Set exercise
Please show each line in the entries below that contains the string "center".

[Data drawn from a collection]
=-=-=

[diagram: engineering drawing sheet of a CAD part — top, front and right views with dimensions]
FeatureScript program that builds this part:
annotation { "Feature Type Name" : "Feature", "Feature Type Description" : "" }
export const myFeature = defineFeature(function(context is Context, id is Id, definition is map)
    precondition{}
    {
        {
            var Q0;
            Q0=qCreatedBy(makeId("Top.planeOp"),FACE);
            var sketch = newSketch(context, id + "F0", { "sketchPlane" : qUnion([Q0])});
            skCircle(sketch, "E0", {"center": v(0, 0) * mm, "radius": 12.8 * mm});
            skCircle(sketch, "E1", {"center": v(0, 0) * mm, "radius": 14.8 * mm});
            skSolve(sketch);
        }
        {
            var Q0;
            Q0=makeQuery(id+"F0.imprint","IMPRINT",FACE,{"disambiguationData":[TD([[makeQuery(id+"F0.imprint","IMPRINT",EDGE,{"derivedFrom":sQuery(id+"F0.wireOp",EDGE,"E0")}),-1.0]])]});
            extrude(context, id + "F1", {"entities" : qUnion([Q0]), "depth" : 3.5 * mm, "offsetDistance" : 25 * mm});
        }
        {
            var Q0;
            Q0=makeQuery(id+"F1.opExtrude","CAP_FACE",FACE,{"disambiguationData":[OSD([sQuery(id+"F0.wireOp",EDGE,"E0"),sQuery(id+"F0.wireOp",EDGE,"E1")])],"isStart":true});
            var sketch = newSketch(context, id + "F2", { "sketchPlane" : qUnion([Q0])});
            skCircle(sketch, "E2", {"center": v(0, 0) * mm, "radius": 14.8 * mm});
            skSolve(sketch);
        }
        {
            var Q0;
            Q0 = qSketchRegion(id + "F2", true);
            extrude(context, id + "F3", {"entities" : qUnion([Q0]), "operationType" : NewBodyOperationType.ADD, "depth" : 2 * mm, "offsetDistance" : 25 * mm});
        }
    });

=-=-=

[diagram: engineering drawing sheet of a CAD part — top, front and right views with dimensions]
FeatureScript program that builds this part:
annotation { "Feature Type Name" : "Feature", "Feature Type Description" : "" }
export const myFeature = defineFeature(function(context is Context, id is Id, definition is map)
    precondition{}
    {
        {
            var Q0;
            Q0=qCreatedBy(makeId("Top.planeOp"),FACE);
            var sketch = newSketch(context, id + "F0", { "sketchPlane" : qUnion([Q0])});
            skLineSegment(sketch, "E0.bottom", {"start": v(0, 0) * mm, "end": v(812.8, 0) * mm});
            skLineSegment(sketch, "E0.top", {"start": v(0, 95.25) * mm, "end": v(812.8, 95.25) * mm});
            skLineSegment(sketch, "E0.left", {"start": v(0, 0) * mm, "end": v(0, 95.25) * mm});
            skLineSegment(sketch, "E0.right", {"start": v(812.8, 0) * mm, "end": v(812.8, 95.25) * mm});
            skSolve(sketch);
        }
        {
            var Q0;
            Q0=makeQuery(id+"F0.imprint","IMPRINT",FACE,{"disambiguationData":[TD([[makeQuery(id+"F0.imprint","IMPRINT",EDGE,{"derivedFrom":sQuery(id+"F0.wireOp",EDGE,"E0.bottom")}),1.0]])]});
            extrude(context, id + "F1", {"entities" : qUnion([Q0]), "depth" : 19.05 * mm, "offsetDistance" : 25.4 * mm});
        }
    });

=-=-=

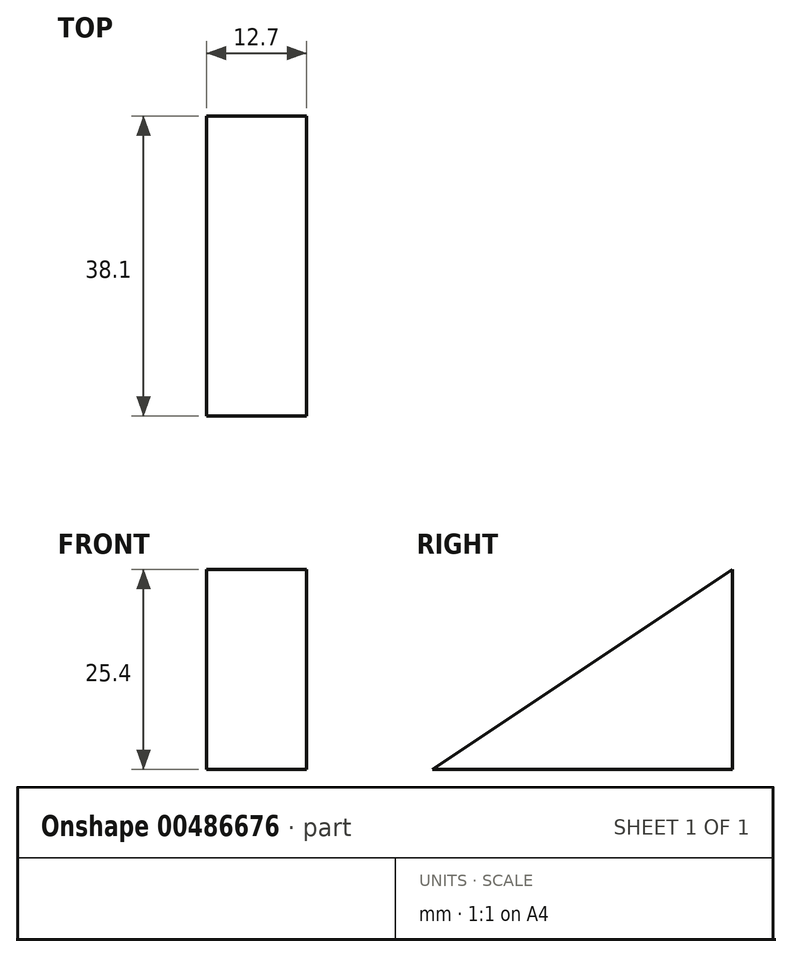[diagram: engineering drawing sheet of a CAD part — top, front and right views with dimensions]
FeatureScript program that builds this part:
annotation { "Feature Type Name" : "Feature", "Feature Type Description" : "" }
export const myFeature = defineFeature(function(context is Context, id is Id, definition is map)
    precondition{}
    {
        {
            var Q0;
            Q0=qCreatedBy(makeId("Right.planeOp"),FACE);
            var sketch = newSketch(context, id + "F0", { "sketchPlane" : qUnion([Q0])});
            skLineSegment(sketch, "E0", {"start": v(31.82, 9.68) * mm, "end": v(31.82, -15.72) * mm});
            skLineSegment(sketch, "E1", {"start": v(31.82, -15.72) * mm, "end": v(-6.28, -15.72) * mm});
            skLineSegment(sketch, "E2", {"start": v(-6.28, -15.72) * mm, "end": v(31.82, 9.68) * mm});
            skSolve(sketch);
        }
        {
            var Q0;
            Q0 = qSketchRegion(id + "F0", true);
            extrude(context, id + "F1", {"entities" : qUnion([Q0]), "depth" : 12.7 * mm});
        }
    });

=-=-=

The output
            skCircle(sketch, "E0", {"center": v(0, 0) * mm, "radius": 12.8 * mm});
            skCircle(sketch, "E1", {"center": v(0, 0) * mm, "radius": 14.8 * mm});
            skCircle(sketch, "E2", {"center": v(0, 0) * mm, "radius": 14.8 * mm});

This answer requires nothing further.